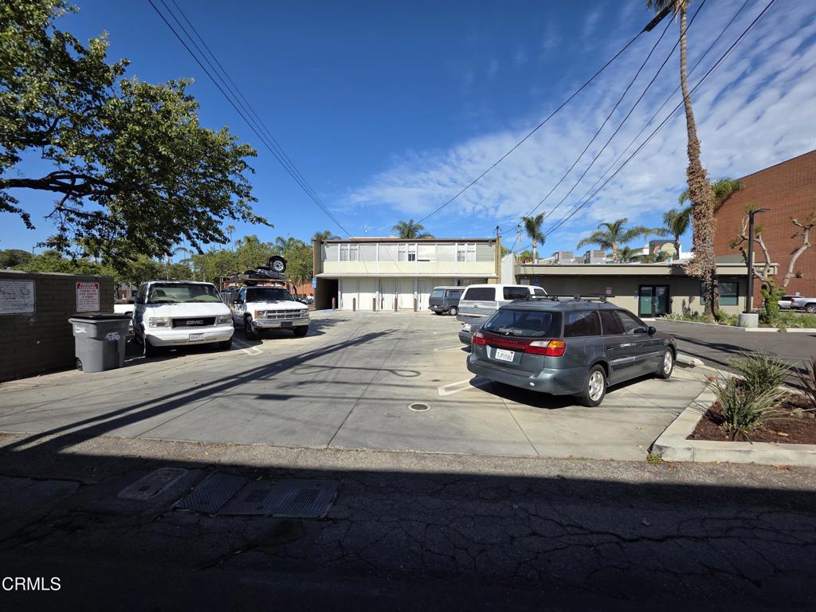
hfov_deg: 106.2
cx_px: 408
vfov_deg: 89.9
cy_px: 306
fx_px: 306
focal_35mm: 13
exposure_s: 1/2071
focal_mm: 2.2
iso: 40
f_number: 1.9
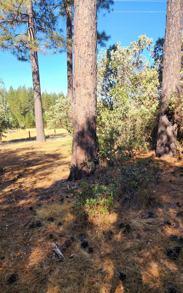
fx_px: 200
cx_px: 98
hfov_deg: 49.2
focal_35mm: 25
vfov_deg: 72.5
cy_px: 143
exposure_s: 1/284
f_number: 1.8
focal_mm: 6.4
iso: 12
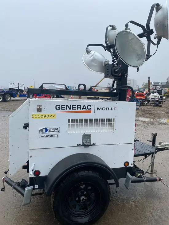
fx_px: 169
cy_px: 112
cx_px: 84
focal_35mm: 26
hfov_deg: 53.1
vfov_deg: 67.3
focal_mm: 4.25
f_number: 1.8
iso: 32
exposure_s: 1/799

* * *

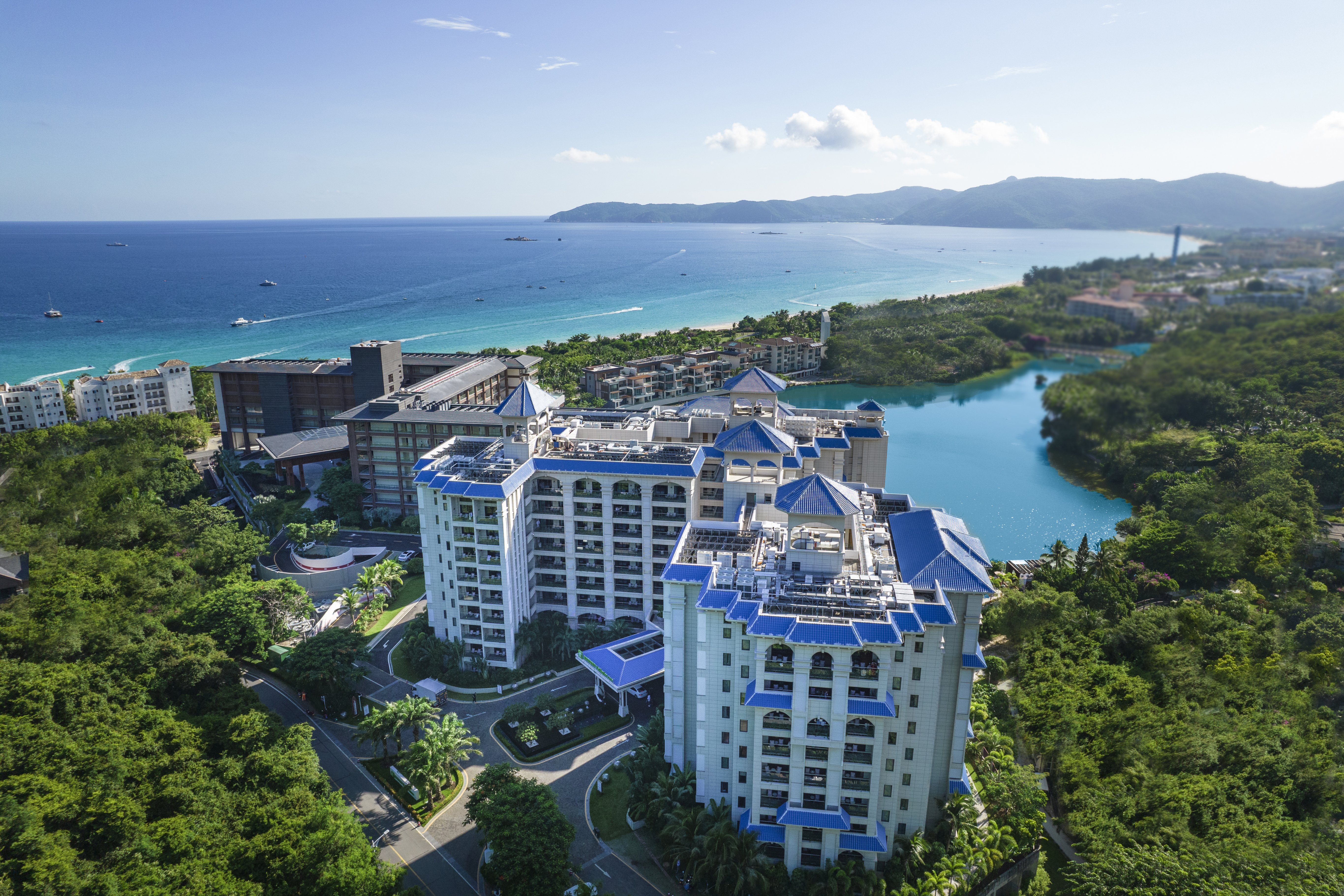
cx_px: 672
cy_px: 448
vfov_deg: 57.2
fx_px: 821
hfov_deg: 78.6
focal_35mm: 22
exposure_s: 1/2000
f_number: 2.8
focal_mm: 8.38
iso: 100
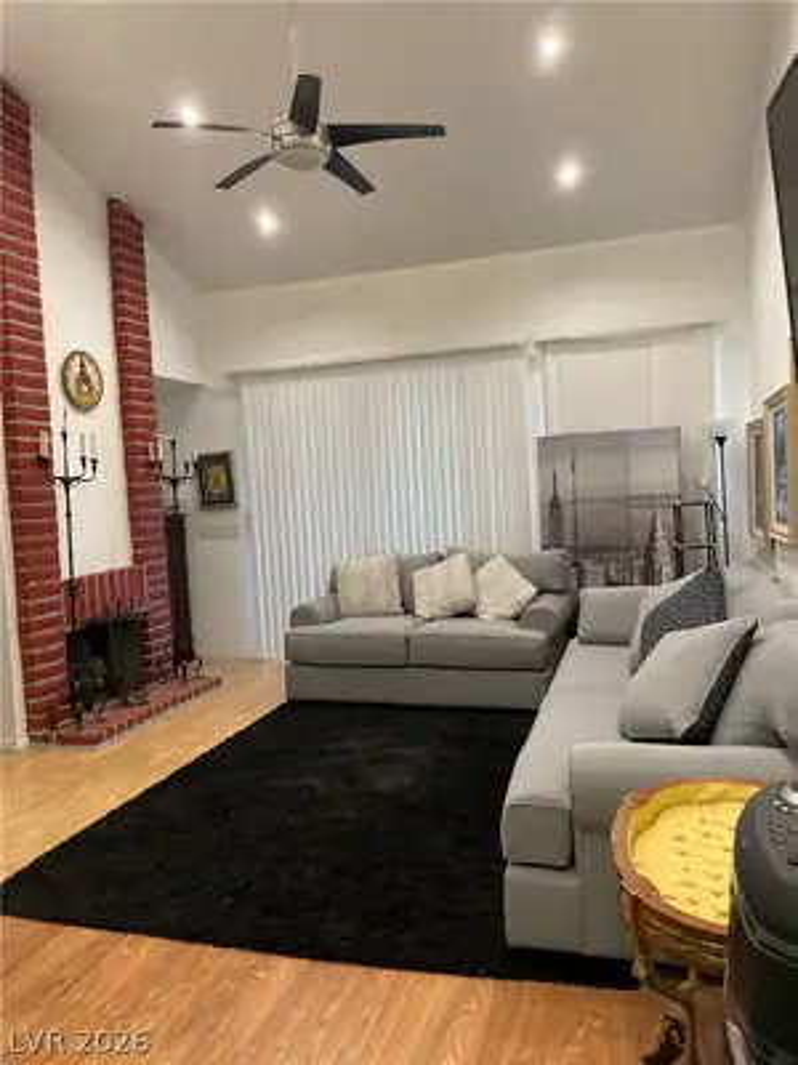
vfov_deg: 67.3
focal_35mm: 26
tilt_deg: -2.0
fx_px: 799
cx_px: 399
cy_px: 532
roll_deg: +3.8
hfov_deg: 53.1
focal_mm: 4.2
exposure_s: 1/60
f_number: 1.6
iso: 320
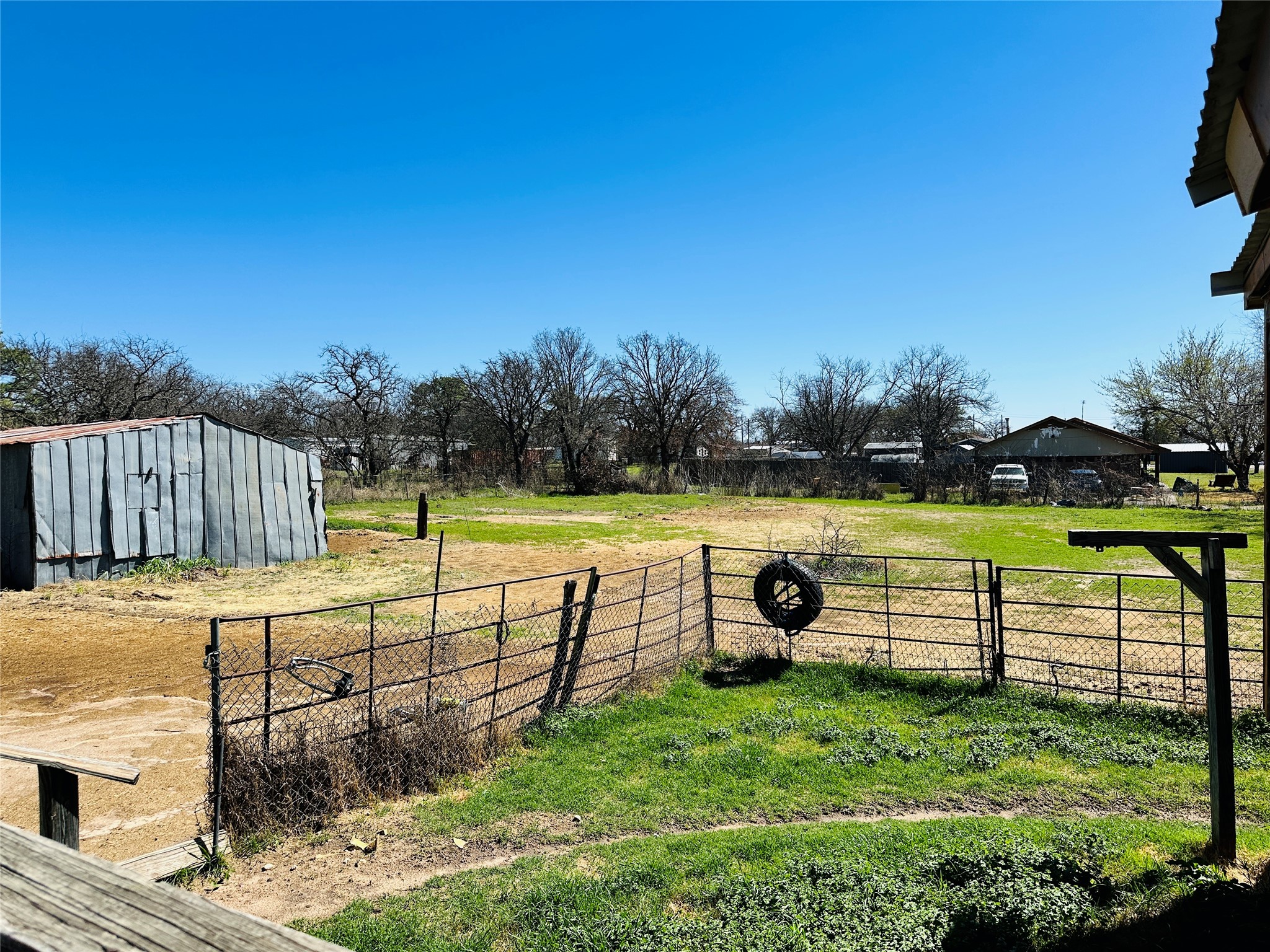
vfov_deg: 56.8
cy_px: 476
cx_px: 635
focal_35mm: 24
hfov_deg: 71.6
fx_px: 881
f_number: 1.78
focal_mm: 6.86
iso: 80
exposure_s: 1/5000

• [Problem details]: All lines above starting at the one with "hfov_deg: 49.2" and ending at the one with "exposure_s: 1/799", inclusive, are to be printed again exactly, with the pictures left out.

• [Answer to this problem]:
hfov_deg: 49.2
focal_35mm: 25
vfov_deg: 72.5
cy_px: 143
exposure_s: 1/284
f_number: 1.8
focal_mm: 6.4
iso: 12
fx_px: 169
cy_px: 112
cx_px: 84
focal_35mm: 26
hfov_deg: 53.1
vfov_deg: 67.3
focal_mm: 4.25
f_number: 1.8
iso: 32
exposure_s: 1/799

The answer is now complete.